What is expected:
Rewrite the stretch from "САМЫЙ БОЛЬШОЙ ВЫБОР АКСЕССУАРОВ" through "darauf an, ob" with "Praxis" replaced by "Klinik" and all else unchanged.

[Records taken from a dataset]
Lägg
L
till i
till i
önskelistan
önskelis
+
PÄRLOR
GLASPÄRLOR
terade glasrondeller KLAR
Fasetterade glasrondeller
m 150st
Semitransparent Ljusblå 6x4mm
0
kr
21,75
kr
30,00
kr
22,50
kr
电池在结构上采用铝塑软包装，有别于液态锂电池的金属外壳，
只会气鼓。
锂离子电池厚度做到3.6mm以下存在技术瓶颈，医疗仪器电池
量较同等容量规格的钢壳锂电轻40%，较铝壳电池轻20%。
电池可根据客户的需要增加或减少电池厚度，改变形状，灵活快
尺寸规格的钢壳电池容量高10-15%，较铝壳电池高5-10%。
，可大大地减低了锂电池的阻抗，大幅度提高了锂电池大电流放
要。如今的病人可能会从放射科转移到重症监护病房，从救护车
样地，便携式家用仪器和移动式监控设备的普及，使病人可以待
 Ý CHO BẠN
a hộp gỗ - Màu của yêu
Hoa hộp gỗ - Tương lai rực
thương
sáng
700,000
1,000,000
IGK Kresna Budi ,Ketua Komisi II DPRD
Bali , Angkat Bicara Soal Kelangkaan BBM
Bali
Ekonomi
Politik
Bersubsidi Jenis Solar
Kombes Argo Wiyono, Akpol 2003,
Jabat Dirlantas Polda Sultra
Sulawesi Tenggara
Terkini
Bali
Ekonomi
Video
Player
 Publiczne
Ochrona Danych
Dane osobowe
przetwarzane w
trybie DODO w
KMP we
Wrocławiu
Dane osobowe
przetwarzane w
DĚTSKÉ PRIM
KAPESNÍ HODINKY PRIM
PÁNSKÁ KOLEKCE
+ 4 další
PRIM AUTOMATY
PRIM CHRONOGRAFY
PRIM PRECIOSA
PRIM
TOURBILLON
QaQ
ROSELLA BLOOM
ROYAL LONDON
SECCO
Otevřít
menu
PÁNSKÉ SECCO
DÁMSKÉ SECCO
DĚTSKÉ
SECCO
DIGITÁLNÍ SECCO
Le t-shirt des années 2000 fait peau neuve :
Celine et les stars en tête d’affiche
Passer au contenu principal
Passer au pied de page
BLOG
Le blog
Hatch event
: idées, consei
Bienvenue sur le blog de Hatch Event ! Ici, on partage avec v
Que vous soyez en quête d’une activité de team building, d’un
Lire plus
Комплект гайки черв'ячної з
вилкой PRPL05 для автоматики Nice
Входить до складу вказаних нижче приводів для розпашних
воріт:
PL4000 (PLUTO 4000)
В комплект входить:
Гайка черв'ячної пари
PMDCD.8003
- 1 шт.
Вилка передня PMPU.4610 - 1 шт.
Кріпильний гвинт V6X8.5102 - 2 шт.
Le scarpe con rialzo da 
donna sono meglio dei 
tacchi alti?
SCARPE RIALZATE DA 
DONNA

...

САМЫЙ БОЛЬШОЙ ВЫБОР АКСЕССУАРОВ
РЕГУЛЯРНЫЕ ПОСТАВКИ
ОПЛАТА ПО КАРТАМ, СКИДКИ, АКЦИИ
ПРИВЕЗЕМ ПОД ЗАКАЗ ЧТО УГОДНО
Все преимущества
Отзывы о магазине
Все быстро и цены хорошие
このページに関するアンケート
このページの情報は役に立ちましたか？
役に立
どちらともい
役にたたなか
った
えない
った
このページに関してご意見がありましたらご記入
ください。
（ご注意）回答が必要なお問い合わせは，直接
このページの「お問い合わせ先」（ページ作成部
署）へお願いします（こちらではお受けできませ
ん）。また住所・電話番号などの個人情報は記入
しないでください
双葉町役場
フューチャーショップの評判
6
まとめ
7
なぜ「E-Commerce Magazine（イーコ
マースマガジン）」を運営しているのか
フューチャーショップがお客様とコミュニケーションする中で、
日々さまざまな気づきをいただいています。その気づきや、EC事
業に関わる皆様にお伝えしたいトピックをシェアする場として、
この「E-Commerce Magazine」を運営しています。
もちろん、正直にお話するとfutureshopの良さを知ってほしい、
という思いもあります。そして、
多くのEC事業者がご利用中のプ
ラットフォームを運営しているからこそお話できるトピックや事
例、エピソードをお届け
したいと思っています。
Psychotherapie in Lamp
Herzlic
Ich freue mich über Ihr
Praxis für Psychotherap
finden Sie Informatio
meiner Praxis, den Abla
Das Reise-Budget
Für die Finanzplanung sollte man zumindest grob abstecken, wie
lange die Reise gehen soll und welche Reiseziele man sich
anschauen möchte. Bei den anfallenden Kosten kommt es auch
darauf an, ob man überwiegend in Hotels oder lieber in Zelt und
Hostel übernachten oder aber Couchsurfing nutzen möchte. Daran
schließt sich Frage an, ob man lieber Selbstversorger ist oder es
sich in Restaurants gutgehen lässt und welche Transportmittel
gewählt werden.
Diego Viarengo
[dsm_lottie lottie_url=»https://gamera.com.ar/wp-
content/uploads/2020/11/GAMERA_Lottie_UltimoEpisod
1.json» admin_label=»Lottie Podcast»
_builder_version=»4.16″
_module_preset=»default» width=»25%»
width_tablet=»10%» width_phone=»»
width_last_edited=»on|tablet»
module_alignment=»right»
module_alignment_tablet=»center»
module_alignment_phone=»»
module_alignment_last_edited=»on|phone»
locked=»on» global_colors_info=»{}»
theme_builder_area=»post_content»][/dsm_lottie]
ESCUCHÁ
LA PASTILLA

==

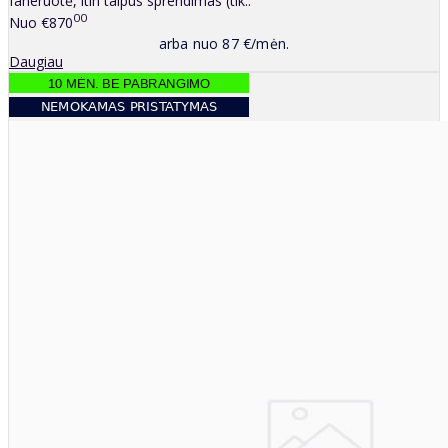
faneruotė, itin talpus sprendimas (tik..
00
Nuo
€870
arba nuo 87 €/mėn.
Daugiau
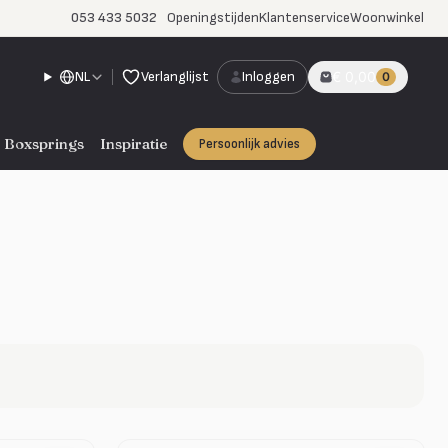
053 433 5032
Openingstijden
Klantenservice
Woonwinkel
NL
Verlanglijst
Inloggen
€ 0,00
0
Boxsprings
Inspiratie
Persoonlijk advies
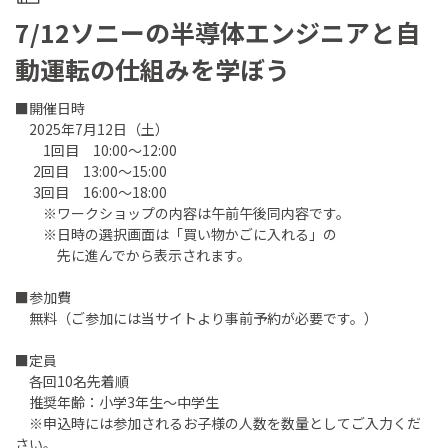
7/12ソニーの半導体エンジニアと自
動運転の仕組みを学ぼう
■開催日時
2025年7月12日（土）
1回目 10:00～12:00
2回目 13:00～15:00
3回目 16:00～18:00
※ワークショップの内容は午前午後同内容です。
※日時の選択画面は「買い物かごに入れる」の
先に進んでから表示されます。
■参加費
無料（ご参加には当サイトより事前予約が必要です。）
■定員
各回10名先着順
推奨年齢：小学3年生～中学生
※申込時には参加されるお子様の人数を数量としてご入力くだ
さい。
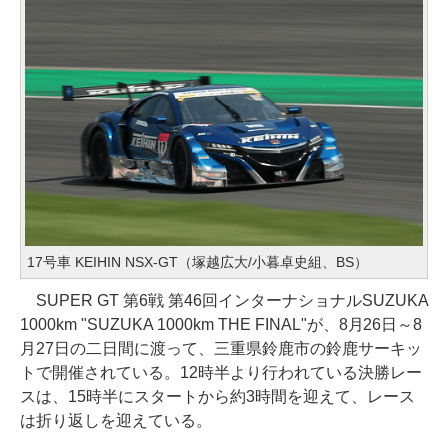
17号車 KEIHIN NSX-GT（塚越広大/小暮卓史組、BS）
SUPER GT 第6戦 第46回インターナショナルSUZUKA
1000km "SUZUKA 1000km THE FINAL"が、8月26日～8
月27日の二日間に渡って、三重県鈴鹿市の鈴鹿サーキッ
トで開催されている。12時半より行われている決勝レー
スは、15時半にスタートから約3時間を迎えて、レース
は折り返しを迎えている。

Worked solution:
САМЫЙ БОЛЬШОЙ ВЫБОР АКСЕССУАРОВ
РЕГУЛЯРНЫЕ ПОСТАВКИ
ОПЛАТА ПО КАРТАМ, СКИДКИ, АКЦИИ
ПРИВЕЗЕМ ПОД ЗАКАЗ ЧТО УГОДНО
Все преимущества
Отзывы о магазине
Все быстро и цены хорошие
このページに関するアンケート
このページの情報は役に立ちましたか？
役に立
どちらともい
役にたたなか
った
えない
った
このページに関してご意見がありましたらご記入
ください。
（ご注意）回答が必要なお問い合わせは，直接
このページの「お問い合わせ先」（ページ作成部
署）へお願いします（こちらではお受けできませ
ん）。また住所・電話番号などの個人情報は記入
しないでください
双葉町役場
フューチャーショップの評判
6
まとめ
7
なぜ「E-Commerce Magazine（イーコ
マースマガジン）」を運営しているのか
フューチャーショップがお客様とコミュニケーションする中で、
日々さまざまな気づきをいただいています。その気づきや、EC事
業に関わる皆様にお伝えしたいトピックをシェアする場として、
この「E-Commerce Magazine」を運営しています。
もちろん、正直にお話するとfutureshopの良さを知ってほしい、
という思いもあります。そして、
多くのEC事業者がご利用中のプ
ラットフォームを運営しているからこそお話できるトピックや事
例、エピソードをお届け
したいと思っています。
Psychotherapie in Lamp
Herzlic
Ich freue mich über Ihr
Klinik für Psychotherap
finden Sie Informatio
meiner Klinik, den Abla
Das Reise-Budget
Für die Finanzplanung sollte man zumindest grob abstecken, wie
lange die Reise gehen soll und welche Reiseziele man sich
anschauen möchte. Bei den anfallenden Kosten kommt es auch
darauf an, ob man überwiegend in Hotels oder lieber in Zelt und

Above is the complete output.